Goal of the exercise
Set down exactly the lines of the listing below that begin at the one containing "X0Y99060000D01*" and end at the last line, both included.

Records for processing
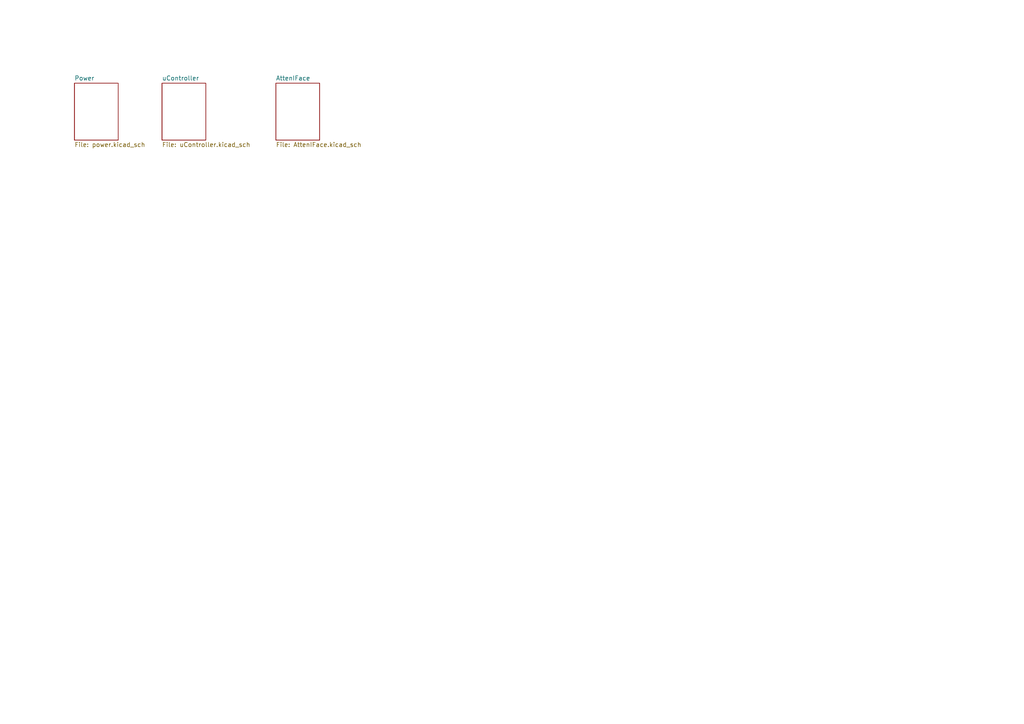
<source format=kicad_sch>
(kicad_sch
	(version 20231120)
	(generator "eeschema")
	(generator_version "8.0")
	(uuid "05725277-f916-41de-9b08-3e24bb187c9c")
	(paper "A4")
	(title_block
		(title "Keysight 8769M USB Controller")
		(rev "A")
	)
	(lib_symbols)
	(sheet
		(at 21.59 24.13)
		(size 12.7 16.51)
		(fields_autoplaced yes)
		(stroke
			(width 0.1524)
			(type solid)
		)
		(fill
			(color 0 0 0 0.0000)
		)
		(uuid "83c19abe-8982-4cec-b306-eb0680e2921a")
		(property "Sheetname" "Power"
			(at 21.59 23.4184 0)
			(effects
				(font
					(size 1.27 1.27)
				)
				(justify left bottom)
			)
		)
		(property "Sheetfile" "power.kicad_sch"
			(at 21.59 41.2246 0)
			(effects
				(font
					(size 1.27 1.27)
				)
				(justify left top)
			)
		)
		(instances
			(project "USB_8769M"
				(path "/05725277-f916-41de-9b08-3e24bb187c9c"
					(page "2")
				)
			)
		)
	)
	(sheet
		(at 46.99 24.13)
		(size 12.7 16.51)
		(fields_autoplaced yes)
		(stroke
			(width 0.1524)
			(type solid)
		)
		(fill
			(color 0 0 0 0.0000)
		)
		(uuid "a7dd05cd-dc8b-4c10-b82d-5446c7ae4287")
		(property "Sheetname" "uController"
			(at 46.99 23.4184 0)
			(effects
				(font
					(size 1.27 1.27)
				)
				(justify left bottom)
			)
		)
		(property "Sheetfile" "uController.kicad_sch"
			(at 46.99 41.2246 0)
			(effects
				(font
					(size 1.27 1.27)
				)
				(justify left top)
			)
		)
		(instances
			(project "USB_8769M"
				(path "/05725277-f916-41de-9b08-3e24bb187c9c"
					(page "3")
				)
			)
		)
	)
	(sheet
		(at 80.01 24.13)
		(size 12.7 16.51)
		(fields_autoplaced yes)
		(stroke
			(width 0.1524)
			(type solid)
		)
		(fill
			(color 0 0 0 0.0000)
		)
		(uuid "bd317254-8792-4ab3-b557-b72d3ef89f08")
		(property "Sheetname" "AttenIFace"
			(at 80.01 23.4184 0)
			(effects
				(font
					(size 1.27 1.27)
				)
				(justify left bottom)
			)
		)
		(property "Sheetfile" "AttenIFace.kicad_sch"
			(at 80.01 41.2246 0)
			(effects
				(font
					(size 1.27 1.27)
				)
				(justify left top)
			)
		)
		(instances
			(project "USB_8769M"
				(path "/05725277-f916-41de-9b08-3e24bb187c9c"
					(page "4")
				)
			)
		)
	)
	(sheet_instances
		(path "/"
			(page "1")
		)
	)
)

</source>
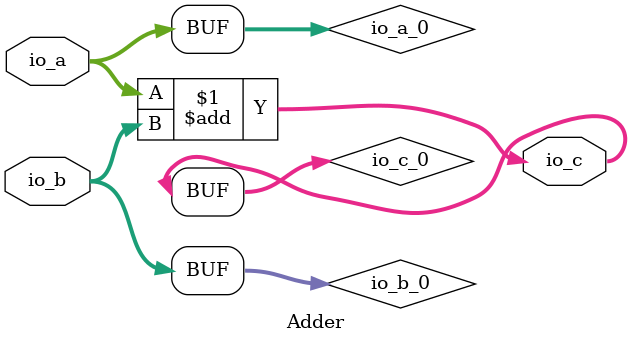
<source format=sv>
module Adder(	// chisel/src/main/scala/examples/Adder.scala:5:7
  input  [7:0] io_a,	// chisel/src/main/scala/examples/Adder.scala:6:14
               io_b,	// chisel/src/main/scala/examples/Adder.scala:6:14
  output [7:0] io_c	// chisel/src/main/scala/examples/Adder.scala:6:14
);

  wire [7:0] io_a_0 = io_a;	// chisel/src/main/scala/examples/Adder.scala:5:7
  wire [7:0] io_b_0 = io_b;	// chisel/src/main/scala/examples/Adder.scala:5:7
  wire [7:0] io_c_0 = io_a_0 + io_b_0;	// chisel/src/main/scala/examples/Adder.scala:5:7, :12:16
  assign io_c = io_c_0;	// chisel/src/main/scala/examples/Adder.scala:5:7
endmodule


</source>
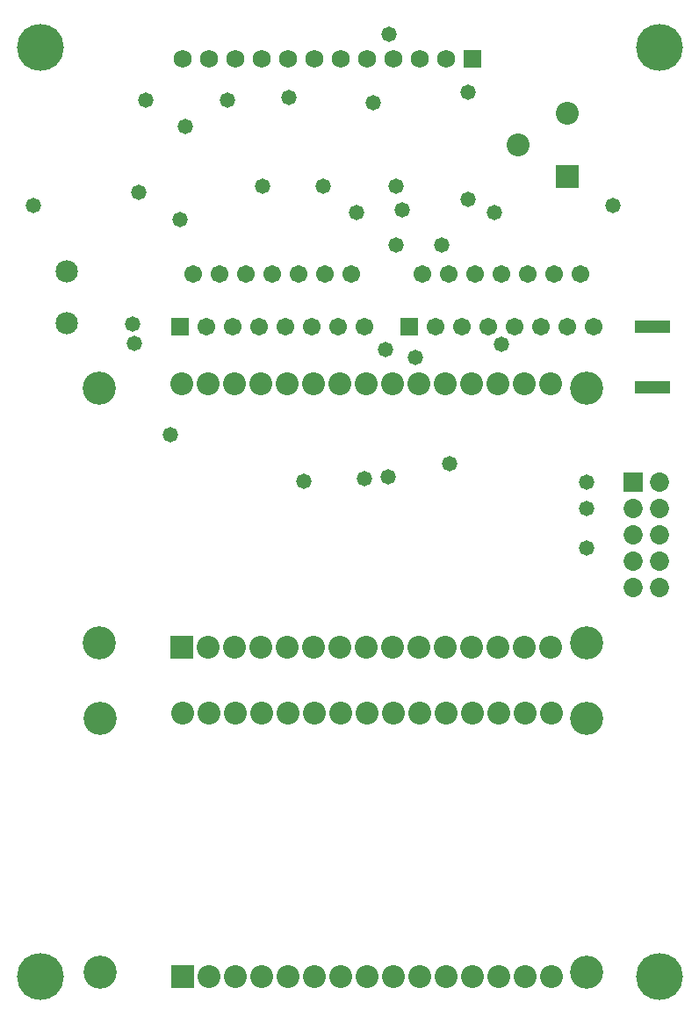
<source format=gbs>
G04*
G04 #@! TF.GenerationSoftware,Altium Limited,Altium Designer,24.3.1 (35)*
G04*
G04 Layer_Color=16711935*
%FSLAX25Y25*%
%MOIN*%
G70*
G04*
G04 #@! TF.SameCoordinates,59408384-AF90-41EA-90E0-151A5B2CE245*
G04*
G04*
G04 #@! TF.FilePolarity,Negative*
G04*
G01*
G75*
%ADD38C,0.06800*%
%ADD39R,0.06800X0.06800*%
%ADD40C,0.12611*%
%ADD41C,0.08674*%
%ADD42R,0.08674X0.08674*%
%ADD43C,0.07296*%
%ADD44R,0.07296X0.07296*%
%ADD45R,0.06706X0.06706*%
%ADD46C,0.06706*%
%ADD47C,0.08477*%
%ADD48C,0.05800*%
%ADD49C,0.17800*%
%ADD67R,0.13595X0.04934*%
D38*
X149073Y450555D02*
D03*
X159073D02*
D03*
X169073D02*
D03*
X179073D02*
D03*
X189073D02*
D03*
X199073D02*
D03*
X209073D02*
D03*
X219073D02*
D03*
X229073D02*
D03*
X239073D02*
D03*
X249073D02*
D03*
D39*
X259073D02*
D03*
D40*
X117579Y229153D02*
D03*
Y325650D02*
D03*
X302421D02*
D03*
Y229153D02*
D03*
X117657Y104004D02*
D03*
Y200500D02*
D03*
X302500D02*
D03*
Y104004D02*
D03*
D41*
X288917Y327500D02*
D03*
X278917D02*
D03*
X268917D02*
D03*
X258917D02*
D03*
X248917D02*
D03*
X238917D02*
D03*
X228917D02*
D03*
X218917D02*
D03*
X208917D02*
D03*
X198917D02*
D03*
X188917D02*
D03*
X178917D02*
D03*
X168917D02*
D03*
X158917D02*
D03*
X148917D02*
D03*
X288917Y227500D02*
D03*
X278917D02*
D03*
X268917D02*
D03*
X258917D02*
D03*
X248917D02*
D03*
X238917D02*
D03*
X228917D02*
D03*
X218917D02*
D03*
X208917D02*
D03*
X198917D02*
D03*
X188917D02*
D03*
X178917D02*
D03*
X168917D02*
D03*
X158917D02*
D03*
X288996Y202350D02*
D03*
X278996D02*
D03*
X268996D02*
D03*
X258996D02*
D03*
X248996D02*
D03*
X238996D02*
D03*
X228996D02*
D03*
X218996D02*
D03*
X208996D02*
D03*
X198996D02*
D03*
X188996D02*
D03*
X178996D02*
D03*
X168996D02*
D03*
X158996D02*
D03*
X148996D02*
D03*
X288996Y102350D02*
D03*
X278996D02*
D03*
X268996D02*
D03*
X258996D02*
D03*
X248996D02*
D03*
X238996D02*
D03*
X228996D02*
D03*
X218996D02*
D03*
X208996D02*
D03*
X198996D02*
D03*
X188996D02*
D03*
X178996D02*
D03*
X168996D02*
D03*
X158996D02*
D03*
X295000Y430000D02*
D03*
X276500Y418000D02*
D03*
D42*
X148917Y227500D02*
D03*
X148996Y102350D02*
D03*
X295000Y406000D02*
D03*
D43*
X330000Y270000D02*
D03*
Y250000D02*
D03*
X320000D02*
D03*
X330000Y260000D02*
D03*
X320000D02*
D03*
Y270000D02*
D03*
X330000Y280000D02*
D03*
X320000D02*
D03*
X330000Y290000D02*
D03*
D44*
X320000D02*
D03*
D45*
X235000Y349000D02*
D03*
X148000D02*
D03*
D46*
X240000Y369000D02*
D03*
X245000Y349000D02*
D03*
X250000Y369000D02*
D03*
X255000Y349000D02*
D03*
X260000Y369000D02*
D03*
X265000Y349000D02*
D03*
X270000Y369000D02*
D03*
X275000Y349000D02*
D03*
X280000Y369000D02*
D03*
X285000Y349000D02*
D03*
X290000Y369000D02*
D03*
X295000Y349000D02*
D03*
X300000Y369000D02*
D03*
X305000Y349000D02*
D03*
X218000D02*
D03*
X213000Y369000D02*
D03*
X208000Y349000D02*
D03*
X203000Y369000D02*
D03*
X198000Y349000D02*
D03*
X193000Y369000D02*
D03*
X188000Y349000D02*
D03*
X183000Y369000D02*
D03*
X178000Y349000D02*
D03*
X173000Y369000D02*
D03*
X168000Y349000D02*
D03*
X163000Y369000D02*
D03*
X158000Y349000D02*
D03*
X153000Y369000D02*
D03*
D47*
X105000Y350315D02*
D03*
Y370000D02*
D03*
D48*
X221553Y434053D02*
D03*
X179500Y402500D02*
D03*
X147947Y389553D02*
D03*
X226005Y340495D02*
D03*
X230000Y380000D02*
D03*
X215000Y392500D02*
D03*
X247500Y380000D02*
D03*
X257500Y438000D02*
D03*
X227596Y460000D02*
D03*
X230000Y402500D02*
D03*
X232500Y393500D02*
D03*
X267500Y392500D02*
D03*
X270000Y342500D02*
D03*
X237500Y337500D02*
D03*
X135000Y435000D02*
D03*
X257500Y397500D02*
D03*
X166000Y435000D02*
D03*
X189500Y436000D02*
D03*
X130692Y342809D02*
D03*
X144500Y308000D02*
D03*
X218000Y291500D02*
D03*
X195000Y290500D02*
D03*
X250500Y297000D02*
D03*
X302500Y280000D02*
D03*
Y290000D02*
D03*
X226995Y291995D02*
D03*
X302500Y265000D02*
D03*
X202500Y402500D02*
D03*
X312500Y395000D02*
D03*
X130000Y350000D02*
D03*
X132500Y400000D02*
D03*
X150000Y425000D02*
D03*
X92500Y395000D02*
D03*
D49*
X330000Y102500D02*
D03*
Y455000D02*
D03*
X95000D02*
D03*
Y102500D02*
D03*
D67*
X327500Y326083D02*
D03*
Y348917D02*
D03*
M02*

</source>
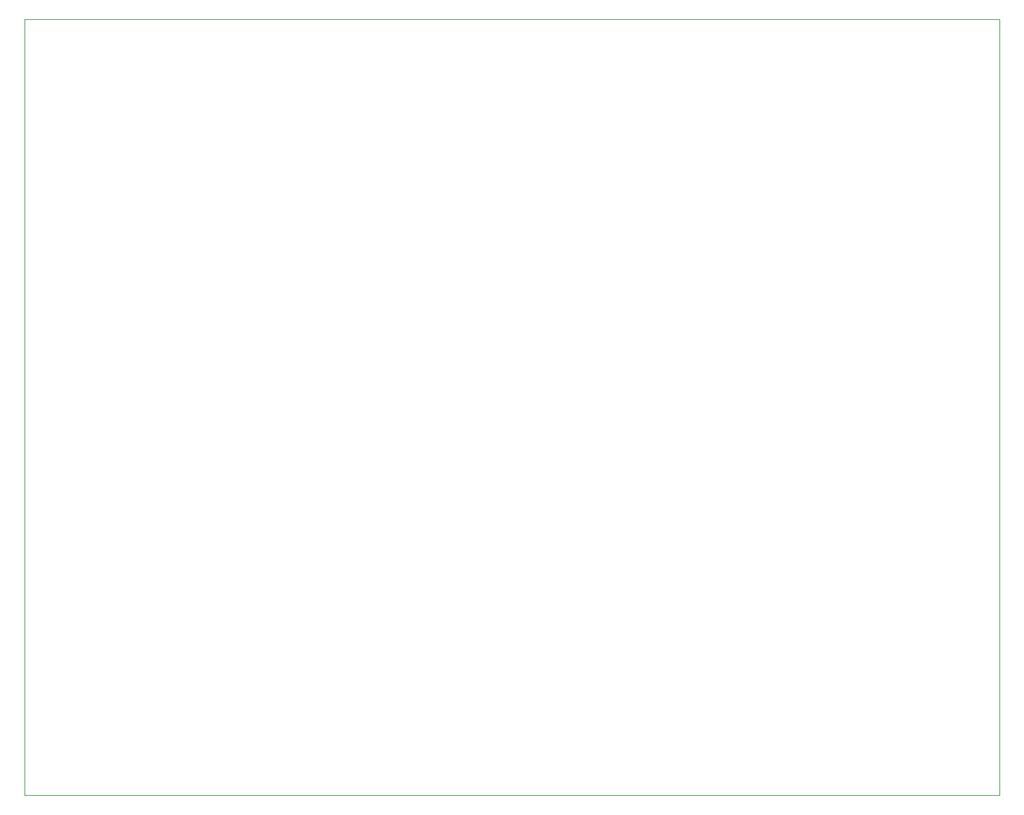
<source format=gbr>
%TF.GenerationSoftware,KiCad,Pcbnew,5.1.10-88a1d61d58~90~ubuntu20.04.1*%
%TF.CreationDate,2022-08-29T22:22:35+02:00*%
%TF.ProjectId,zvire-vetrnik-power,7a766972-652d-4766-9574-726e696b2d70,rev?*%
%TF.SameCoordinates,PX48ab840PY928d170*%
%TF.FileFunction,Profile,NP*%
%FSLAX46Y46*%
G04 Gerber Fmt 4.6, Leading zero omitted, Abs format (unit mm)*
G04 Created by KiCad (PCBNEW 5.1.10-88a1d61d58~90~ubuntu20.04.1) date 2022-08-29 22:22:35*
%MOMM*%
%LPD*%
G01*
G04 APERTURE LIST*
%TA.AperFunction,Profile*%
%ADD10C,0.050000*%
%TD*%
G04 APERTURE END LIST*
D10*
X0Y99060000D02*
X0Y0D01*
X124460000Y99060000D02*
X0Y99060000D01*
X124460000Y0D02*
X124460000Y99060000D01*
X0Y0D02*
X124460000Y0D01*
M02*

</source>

Result of the exercise
X0Y99060000D01*
X124460000Y0D02*
X124460000Y99060000D01*
X0Y0D02*
X124460000Y0D01*
M02*

</source>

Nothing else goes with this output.